À Rotterdam, les histoires africaines font sensation
Des images de l’Afrique ou des images sur l’Afrique ?
Au 42ème Festival International du Fllm de Rotterdam 2013 (IFFR) (23 janvier-03 février, Pays-Bas), l’Afrique a été bien présente. En plus des quelques titres de films qui font partie du programme traditionnel du panorama du cinéma mondial, place a été faite cette année à des programmes spécialement voués pour le continent noir.
Malheureusement, il semble que la programmation des films africains a trop souvent l’air de répondre à des arguments de toutes sortes, sauf à une reconnaissance réelle d’un cinéma authentiquement africain. On se demanderait si avoir des histoires africaines ne l’emporterait pas sur le désir de faire place à des films/regards typiquement africains. L’intérêt irait plus vers des images africaines que par des cinémas d’Afrique. Cela ne contribue-il pas à marginaliser les professionnels du continent noir ? Il y aurait là un débat qui ne cesse de revenir quant à la présence de l’Afrique dans beaucoup de festivals qui risque de paraître problématique mais qui, plus encore, demeure toujours nécessaire à soulever.
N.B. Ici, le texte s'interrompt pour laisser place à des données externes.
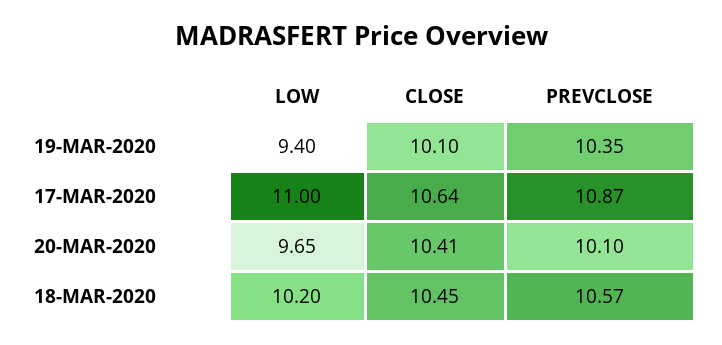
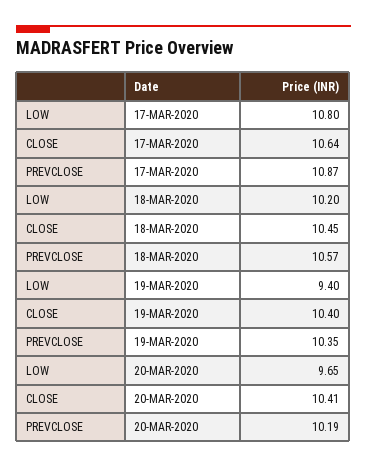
CLOSE, 19-MAR-2020: 10.1 -> 10.4
LOW, 17-MAR-2020: 11 -> 10.8
PREVCLOSE, 20-MAR-2020: 10.1 -> 10.19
Il y a deux principaux paramètres qui paraissent être pris en considération dans la programmation des films d’Afrique. Le premier est d’inviter des films dont le passage a été remarqué dans de grands festivals internationaux. C’est le cas des deux films maghrébins : Les Chevaux de Dieu de Nabil Ayouch et Rengaine de Rachid Djaïdani. Les deux films ont été repérés au dernier festival de Cannes. L’un dans la section Un Certain regard ; l’autre participait à la Quinzaine des Réalisateurs.
Les deux films ne manquent certes pas d’intérêt. D’ailleurs, le film de Nabil Ayouch remporte le prix du jeune public (MovieZone IFFR Jury) à Rotterdam 2013. Le second a déjà reçu la reconnaissance de la critique internationale (FIPRESCI) à Cannes. Ceci est louable tant il permet au public rotterdamois de découvrir des films à succès. Par contre cela est-il si utile que cela, quand ces mêmes films sont de toute façon programmés pour une sortie commerciale en Hollande et que le public va de toute évidence avoir l’occasion de les voir ?
Le second paramètre qui semble avoir un attrait particulier pour les programmeurs de Rotterdam, c’est la sélection des films produits dans le cadre de programmes spéciaux comme les deux initiatives du même festival il y a deux ans : « Where is Africa » et « Forget Africa ».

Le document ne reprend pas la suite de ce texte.